Initially these updates are stored in an in-memory data structure called Memtable. Memtables are flushed to immutable SSTables at regular intervals.
So a single wide row will be read from various SSTables. It is during a process called 'compacation' the different SSTables will be merged into a bigger SSTable on the disk.
Increasing thresholds for flushing Memtables is one way of optimization. If updates are coming very fast before Memtable is flushed to disk, i think that update should be in-place in memory, not sure though.

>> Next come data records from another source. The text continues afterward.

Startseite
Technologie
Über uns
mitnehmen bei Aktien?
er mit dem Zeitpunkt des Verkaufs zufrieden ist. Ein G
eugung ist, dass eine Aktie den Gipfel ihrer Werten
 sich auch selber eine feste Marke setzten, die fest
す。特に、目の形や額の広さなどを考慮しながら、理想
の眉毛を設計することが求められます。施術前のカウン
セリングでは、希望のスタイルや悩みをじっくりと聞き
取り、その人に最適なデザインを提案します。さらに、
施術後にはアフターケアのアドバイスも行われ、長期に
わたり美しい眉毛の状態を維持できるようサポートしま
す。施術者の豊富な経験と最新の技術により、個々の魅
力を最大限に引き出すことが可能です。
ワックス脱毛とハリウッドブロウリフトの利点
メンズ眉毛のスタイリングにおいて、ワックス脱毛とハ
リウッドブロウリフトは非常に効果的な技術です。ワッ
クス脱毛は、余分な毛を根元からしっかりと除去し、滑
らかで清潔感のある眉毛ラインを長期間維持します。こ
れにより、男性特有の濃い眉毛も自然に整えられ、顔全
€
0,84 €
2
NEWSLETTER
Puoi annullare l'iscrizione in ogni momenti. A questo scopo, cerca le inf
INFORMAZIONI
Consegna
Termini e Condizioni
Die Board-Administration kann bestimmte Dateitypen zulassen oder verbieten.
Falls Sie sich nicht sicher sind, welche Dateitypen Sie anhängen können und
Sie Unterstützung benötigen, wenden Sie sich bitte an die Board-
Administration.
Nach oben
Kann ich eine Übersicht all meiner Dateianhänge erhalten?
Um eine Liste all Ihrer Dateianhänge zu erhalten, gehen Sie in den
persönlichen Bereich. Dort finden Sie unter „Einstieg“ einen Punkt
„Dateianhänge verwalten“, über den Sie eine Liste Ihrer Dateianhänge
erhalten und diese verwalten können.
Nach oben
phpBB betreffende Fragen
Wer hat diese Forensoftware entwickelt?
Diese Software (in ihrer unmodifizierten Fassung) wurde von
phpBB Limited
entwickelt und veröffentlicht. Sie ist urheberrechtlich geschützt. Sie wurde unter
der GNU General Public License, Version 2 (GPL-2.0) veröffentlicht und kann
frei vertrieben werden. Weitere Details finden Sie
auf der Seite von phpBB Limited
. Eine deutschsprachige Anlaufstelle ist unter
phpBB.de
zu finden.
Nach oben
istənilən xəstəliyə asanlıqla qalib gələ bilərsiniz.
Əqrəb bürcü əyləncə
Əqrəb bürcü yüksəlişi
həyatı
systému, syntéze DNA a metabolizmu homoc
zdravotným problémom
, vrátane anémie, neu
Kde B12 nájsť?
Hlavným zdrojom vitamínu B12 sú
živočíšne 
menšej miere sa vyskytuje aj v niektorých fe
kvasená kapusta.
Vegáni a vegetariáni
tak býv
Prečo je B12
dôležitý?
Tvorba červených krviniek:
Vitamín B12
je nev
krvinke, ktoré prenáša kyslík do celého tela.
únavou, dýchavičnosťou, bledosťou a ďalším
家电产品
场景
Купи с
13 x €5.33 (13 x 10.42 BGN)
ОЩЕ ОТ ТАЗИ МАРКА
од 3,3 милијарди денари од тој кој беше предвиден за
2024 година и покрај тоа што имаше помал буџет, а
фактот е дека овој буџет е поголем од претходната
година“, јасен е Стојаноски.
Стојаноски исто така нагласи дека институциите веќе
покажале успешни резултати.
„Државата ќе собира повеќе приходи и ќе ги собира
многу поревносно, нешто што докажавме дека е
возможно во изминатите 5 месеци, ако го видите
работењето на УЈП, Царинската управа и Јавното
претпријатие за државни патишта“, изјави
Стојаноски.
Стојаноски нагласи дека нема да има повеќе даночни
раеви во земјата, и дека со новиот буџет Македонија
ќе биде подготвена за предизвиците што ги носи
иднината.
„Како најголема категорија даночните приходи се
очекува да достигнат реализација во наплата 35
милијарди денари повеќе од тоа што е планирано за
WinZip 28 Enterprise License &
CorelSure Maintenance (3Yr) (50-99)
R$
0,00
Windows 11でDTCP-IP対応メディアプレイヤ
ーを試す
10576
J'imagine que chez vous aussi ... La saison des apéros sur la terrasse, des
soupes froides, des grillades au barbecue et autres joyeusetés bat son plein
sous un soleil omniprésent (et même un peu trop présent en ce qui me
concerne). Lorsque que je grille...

Also each read operation checks Memtables first, if data is still there, it will be simply returned – this is the fastest possible access.
Cassandra read path:
When a read request for a row comes in to a node, the row must be combined from all SSTables on that node that contain columns from the row in question
Cassandra write path:
No, in place updates are not possible.
As #john suggested, if you have frequent writes then you should delay the flush process. During the flush, the multiple writes to the same partition that are stored in the MemTable will be written as a single partition in the newly created SSTable.
C* is fine for heavy writes. However, you'll need to monitor the number of SSTables accessed per read. If the # is too high, then you'll need to review your compaction strategy.